New York State passed a law in 1978 allowing children under 16 years of age to be prosecuted for certain felonies in their State Supreme Court rather than in Family Court – thus subjecting them to punishment as adults rather than juveniles. Statistics provided by the State Division of Criminal Justice Services two years after passage reveal that a large majority of the cases that were handled under the law were dismissed in Criminal or Supreme Court or sent back to Family Court for adjudicating or sentencing. Further, only about 4 percent of all arrested received longer sentences than the three-year maximum "restrictive placement" that could have been imposed for the same crime in Family Court.

Although some members of the public thought the law had made a dent in juvenile crime, Court officials expressed opinions that the law actually had minimal impact that its outstanding virtue lay in its greater sentencing potential but that that had no certainty as a youth sentenced in adult court might be more leniently treated than if his case was sent back to Family Court.
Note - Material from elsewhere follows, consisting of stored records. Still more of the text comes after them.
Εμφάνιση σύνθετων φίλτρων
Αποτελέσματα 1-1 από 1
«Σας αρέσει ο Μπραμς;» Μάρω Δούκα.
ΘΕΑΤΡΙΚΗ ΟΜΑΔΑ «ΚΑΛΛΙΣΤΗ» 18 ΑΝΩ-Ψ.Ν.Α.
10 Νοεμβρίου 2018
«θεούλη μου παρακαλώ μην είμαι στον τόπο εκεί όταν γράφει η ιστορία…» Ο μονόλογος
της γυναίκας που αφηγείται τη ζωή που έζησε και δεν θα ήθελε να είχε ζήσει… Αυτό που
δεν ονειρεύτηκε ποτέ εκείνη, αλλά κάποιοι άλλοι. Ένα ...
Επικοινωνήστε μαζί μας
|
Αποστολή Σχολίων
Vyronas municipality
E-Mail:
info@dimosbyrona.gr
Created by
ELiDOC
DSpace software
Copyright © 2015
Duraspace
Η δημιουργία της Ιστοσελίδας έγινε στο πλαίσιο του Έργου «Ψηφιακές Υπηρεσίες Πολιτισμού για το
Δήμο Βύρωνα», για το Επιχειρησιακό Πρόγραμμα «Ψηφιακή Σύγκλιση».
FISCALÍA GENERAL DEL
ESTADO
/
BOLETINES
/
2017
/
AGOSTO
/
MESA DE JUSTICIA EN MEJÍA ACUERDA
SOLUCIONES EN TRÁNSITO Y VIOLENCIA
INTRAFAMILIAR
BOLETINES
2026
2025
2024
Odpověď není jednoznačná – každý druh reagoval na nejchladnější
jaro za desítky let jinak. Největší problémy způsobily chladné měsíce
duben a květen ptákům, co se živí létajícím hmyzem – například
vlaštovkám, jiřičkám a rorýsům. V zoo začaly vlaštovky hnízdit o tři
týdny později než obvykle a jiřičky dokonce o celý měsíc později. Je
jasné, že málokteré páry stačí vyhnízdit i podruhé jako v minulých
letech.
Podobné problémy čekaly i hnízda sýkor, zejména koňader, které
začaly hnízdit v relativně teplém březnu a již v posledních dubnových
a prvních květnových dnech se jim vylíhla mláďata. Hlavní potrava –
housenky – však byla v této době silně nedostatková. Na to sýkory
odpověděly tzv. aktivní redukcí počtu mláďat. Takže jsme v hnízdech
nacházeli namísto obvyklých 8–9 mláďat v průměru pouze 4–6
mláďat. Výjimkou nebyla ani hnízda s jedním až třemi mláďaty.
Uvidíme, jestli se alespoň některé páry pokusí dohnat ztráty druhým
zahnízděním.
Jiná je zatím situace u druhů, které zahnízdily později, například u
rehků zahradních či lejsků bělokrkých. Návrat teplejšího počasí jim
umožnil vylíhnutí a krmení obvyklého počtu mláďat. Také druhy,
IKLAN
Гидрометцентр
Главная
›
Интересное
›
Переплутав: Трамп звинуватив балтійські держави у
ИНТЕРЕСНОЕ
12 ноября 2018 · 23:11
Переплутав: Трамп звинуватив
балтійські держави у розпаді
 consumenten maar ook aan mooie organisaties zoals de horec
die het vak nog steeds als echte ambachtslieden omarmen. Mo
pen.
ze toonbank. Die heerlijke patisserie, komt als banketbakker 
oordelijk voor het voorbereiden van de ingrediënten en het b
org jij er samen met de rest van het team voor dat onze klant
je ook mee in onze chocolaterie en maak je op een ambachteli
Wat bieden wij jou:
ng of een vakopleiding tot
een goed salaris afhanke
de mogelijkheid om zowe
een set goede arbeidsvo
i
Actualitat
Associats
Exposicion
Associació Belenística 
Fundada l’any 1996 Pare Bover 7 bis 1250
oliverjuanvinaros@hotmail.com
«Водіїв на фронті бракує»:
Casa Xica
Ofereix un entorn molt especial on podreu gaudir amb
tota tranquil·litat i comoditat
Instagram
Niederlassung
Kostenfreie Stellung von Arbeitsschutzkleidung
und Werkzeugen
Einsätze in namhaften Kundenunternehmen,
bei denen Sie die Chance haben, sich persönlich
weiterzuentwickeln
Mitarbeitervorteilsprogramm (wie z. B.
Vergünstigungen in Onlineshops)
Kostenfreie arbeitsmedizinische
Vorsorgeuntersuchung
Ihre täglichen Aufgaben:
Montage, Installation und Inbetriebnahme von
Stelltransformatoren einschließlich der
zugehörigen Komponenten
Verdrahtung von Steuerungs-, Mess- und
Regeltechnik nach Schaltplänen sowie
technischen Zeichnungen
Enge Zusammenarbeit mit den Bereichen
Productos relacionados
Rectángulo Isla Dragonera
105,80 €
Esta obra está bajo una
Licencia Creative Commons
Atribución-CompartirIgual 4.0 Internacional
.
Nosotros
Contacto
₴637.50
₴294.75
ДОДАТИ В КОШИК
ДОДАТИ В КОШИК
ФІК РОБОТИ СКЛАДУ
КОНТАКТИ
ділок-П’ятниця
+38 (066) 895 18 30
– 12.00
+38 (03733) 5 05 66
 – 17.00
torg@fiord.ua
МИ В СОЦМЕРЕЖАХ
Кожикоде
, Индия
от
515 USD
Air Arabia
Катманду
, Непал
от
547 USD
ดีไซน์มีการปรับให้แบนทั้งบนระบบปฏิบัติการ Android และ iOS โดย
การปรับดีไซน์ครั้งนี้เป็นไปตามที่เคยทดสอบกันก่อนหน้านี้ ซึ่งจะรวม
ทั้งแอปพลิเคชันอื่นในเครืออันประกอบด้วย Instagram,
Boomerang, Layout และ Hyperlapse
In New York State at least, it appears automatic waiver for those under 16 to be prosecuted in adult court has not met the goals of protection of the public through punishment nor of reduction in juvenile crime but has drawn more children into the adult court system.

Adult prisons rarely, if ever, have suitable programs for the young. Recently it has been reported that already-scarce programs in Hawaii's prison system had to be curtailed as funds were used to pay excessive overtime to guards. So when one thinks, "If a fifteen year-old has committed an adult crime, he should be treated like an adult," it may be well – considering the outcome – to think again.

The State League can be assured that the careful study which resulted in its position in 1981 is standing the test of time. It remains the basis for continuing opposition to reducing the age of waiver from the Family Court and for fostering habilitative programs both in the community and in Hawaii Youth Correctional Facility that better serve the youth of Hawaii.